**PROBLEM STATEMENT:**
Render all of the lines below as a numbered list, omitting any blank lines and excluding the pictures from your answer.

Stored entries
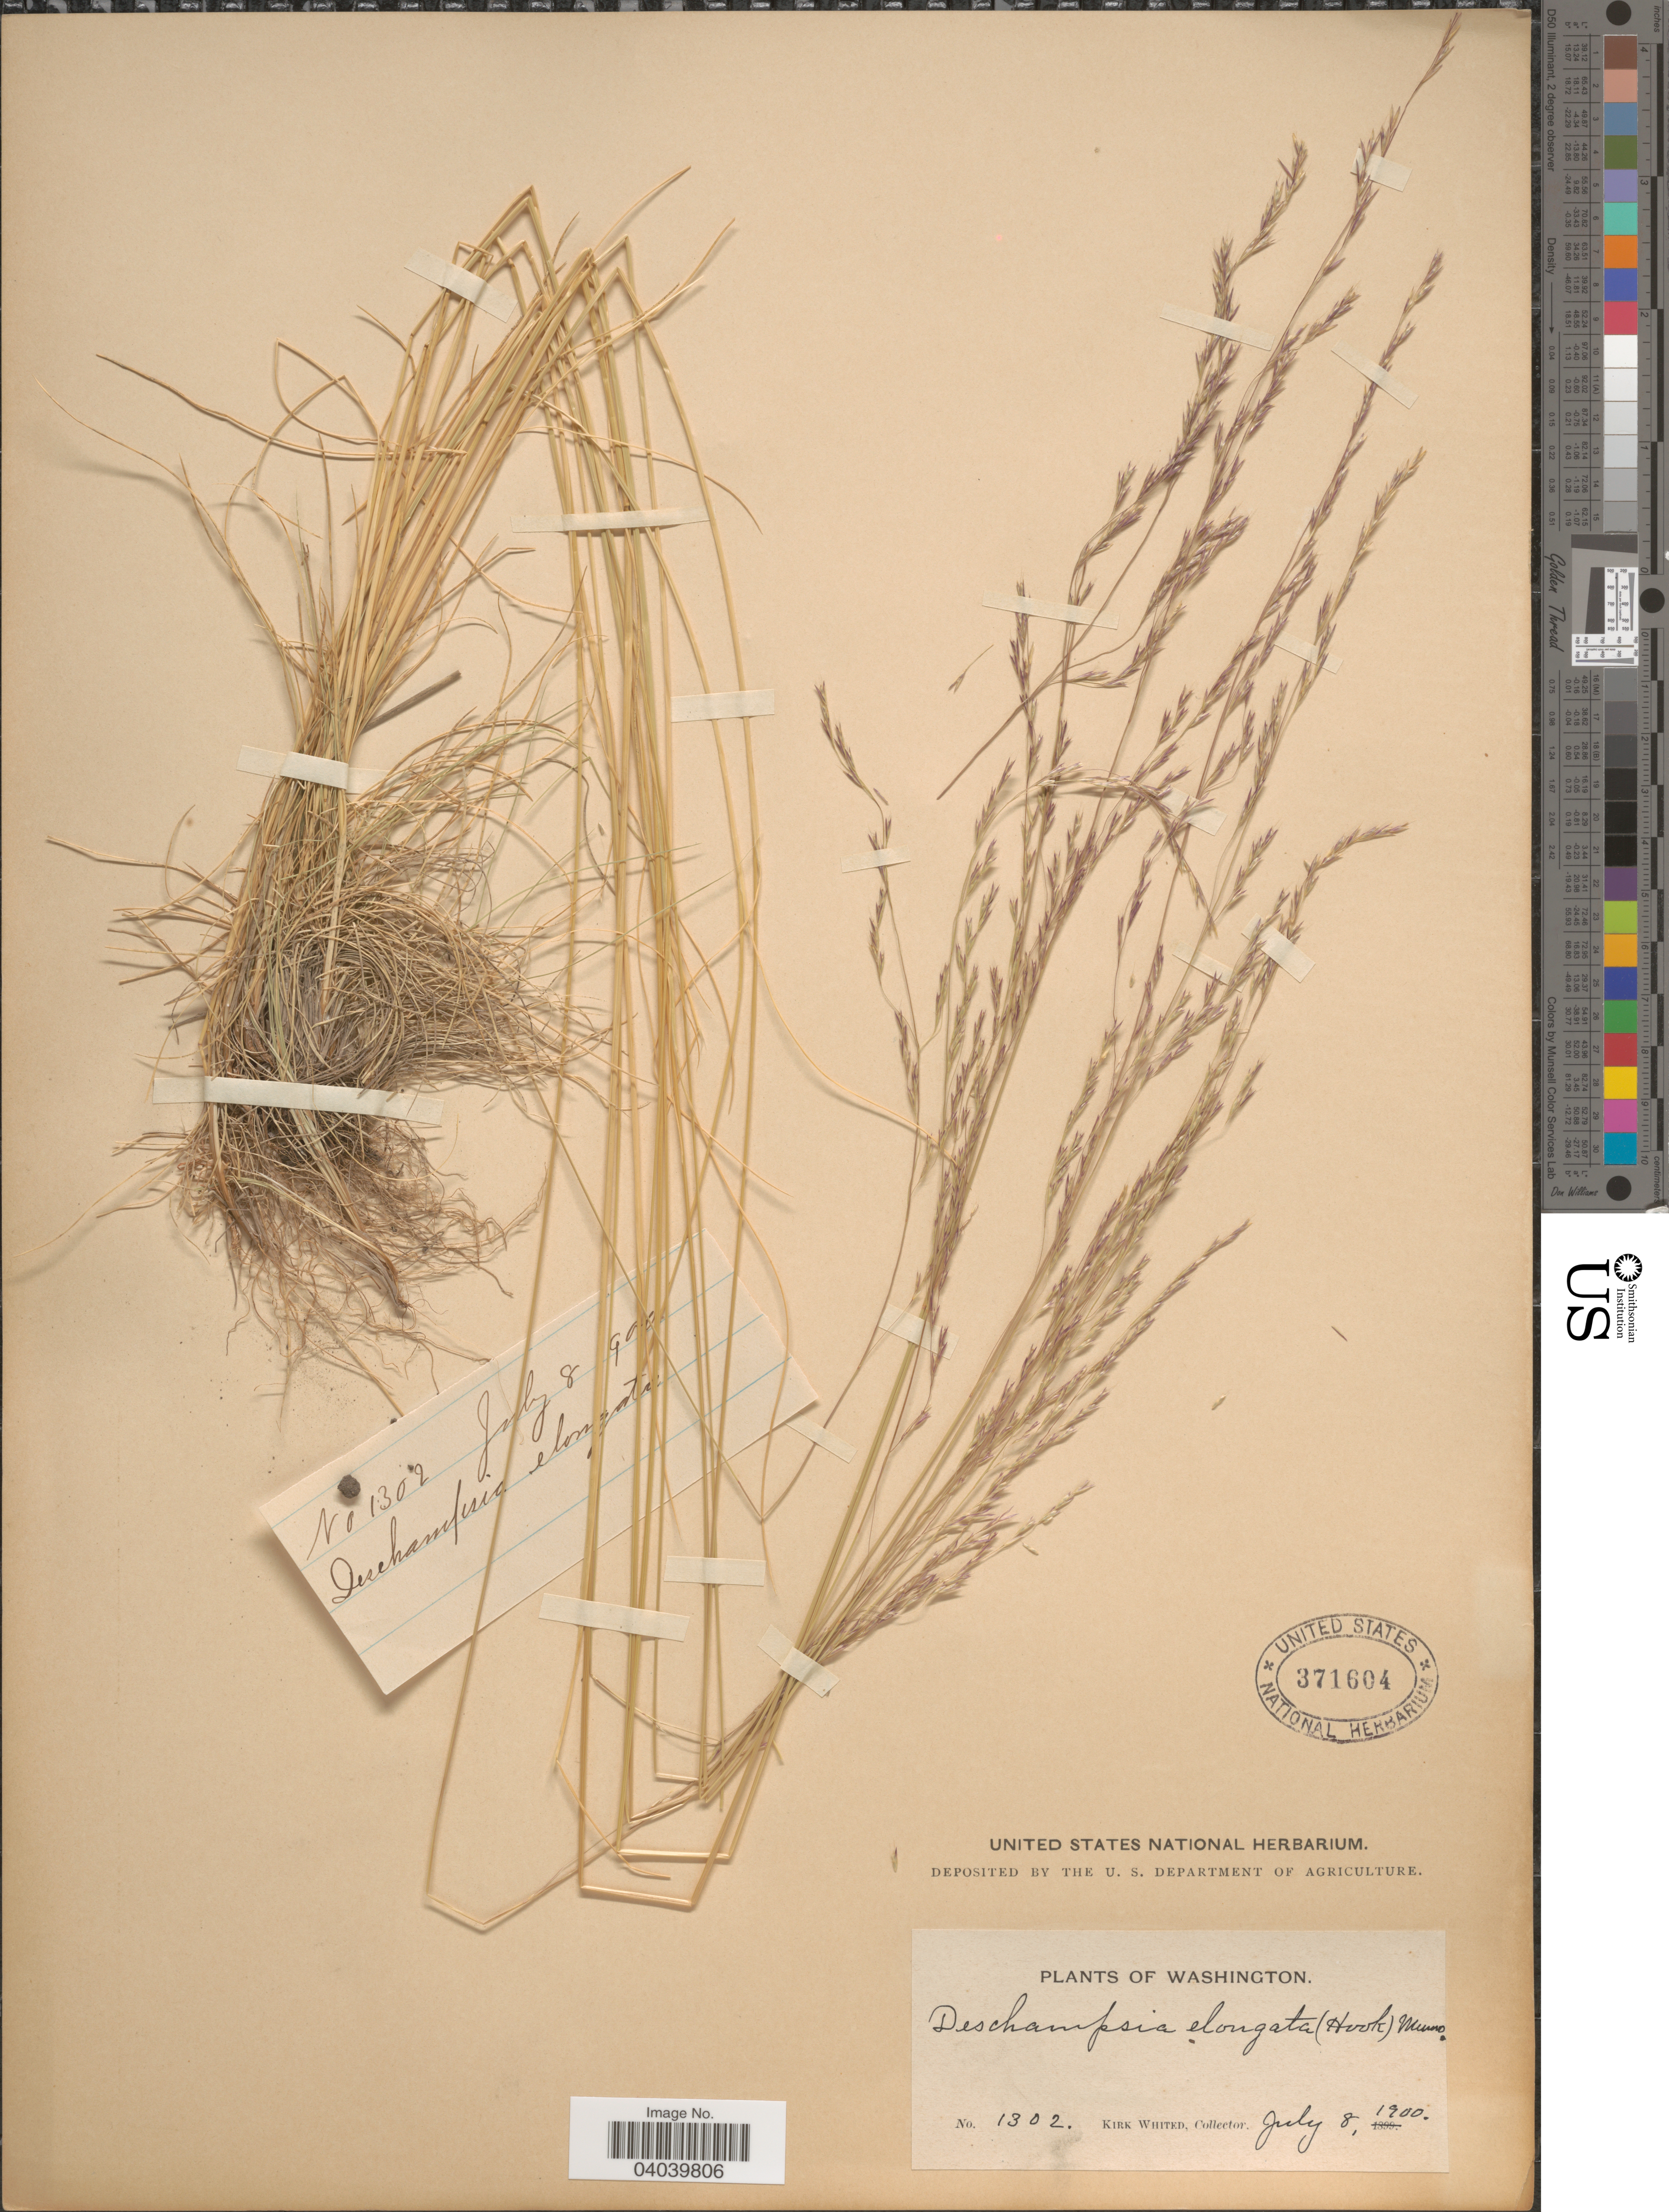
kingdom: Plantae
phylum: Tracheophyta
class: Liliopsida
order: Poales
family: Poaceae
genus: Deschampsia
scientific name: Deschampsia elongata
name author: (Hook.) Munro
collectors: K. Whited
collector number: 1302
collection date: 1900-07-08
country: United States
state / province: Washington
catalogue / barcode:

**FULL SOLUTION:**
1. kingdom: Plantae
2. phylum: Tracheophyta
3. class: Liliopsida
4. order: Poales
5. family: Poaceae
6. genus: Deschampsia
7. scientific name: Deschampsia elongata
8. name author: (Hook.) Munro
9. collectors: K. Whited
10. collector number: 1302
11. collection date: 1900-07-08
12. country: United States
13. state / province: Washington
14. catalogue / barcode:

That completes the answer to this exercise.